Fig. 9. Tmem135 mutation decreases docosahexaenoic polyunsaturated fatty acid-containing lipids and increases peroxisomal proteins in leptin mutant mice.

a Principal component analysis of lipids detected in the positive (+) ion mode and negative (–) ion mode of 3-month-old male Lep^ob/ob (ob) (N = 8) and Tmem135^{FUN025/FUN025}/Lep^ob/ob (FUN025/ob) (N = 4) plasmas based on log10 concentrations. b Pie graph of docosahexaenoic acid (DHA, C22:6n3)-containing lipids that were significantly downregulated (medium green) and unchanged (light green) in Tmem135^{FUN025/FUN025}/Lep^ob/ob plasmas compared to Lep^ob/ob. Numbers denote the total of lipids within the category. All altered lipid species including DHA-containing lipids can be found in Supplementary Table 10. Significance was determined by two-way Student’s t test (P < 0.05). c Western blot analysis of peroxisomal beta-oxidation enzymes including acyl-CoA oxidase 1 (ACOX1), D-bifunctional protein (DBP), acetyl-Coenzyme A acyltransferase 1 (ACAA1), and sterol carrier protein x (SCPx) using liver lysates from 3-month-old male Lep^ob/ob (N = 3), Tmem135 TG/Lep^ob/ob (TG/ob) (N = 3) and Tmem135^{FUN025/FUN025}/Lep^ob/ob (N = 3) mice. d Western blot analysis of peroxisome biogenesis factor 14 (PEX14), peroxisome membrane protein 70 (PMP70), and catalase (CAT) using livers from 3-month-old male Lep^ob/ob (N = 3–6), Tmem135 TG/Lep^ob/ob (N = 3) and Tmem135^{FUN025/FUN025}/Lep^ob/ob (N = 3) mice. HSC70 served as the loading control for these experiments. Asterisks (*, **, ***, and ****) indicates post hoc Tukey test for a P < 0.05, P < 0.01, P < 0.001, and P < 0.0001 significance following a significant difference detected by one-way ANOVA. Dots represent individual data points. The protein size next to the immunoblot images denotes the size of the immunoband measured for this analysis. Data are presented as mean ± SD.

Fig. 10. Schematic of proposed TMEM135 function.

a Cells depend on the interaction between the endoplasmic reticulum (ER) and peroxisomes to generate docosahexaenoic acid (C22:6n3). (i) The ER synthesizes C24:6n3 from C18:3n3 through a process of sequential desaturation and elongation steps. (ii) The ER transfers C24:6n3 to the cytosol for uptake by peroxisomes through ABCD2. (iii) One round of peroxisomal beta-oxidation converts C22:6n3 from C24:6n3. (iv) C22:6n3 leaves the peroxisome and migrates back to the ER for lipid incorporation.

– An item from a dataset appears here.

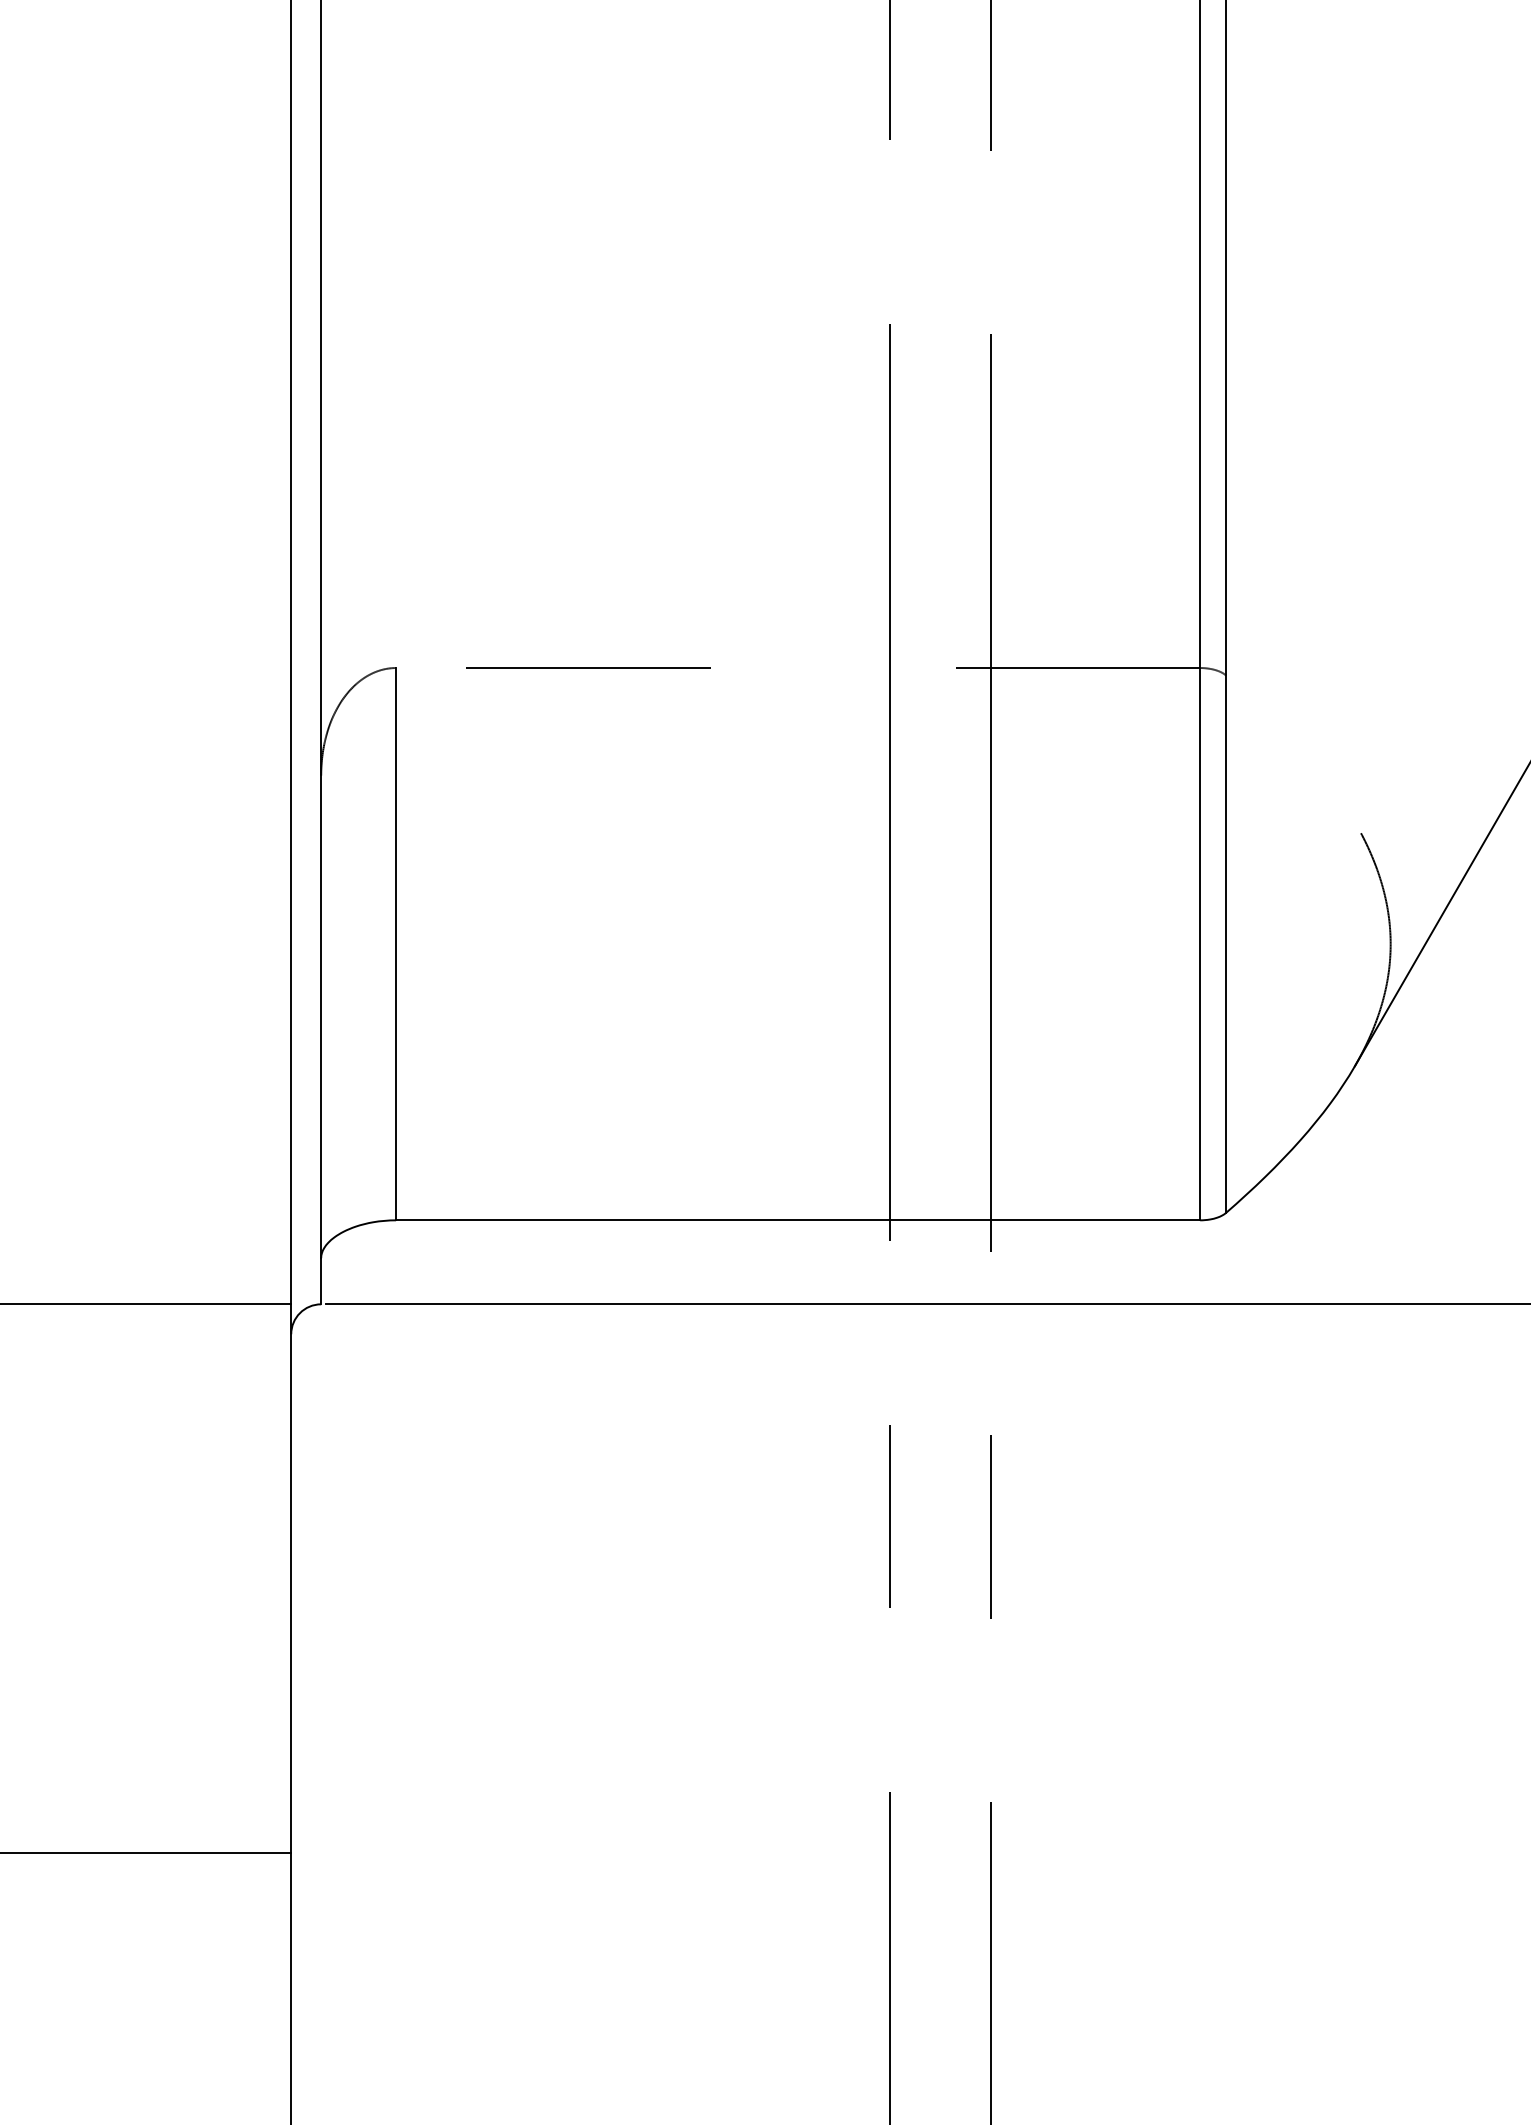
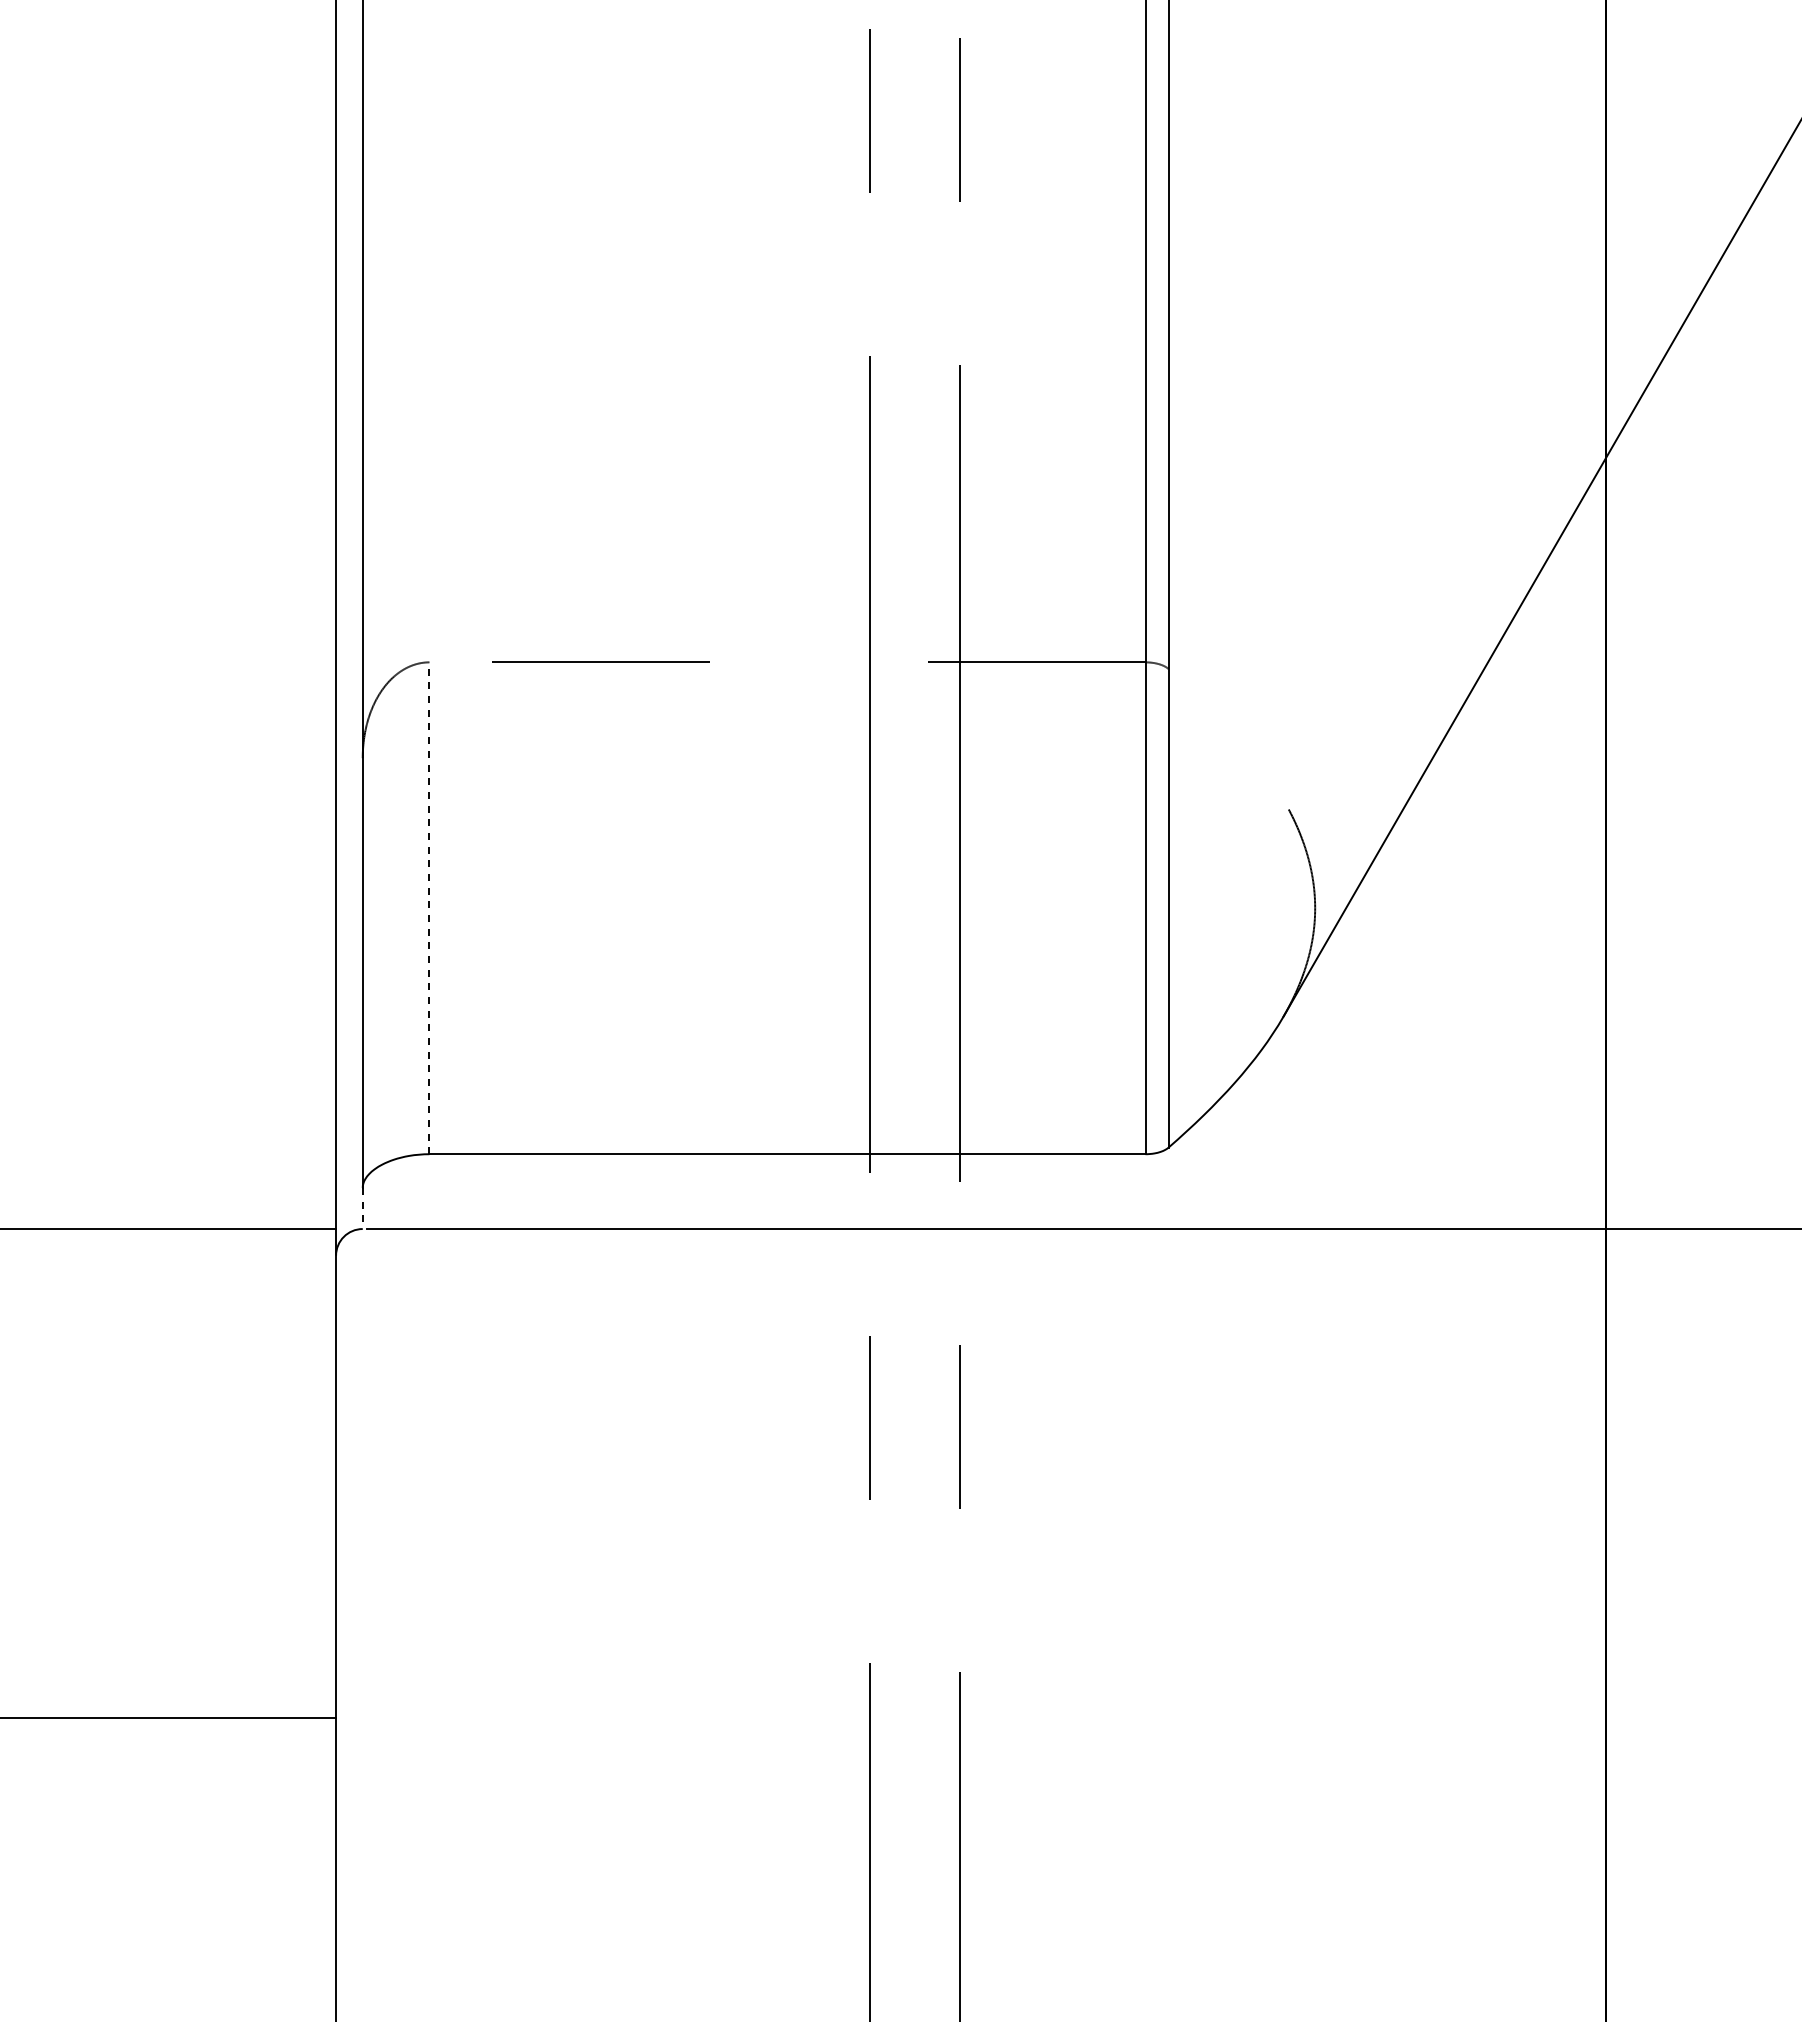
line: (396, 944) -> (429, 908), solid -> dashed
line: (320, 1281) -> (362, 1208), solid -> dashed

Since we observed reductions in DHA and no decreases of the components involved in steps i through iii in Tmem135 mutant mice, we hypothesized TMEM135 functions by exporting C22:6n3 from the peroxisome. b The consequence of the Tmem135 mutation may direct C22:6n3 away from the ER and toward peroxisomal beta-oxidation for its catabolism, thus accounting for the reduction of DHA in these mice. c The increased peroxisomal beta-oxidation of DHA within peroxisomes of Tmem135 mutant mice may generate or alter ligands required for the activation of peroxisome proliferator-activated receptors (PPARs). The activation of PPARs can lead to the augmentation of peroxisomes and their beta-oxidation enzymes as we observed in Tmem135 mutant mice. We hypothesized that the increased peroxisomes and their beta-oxidation enzymes due to the Tmem135 mutation may confer protection against the development of leptin mutant mouse phenotypes.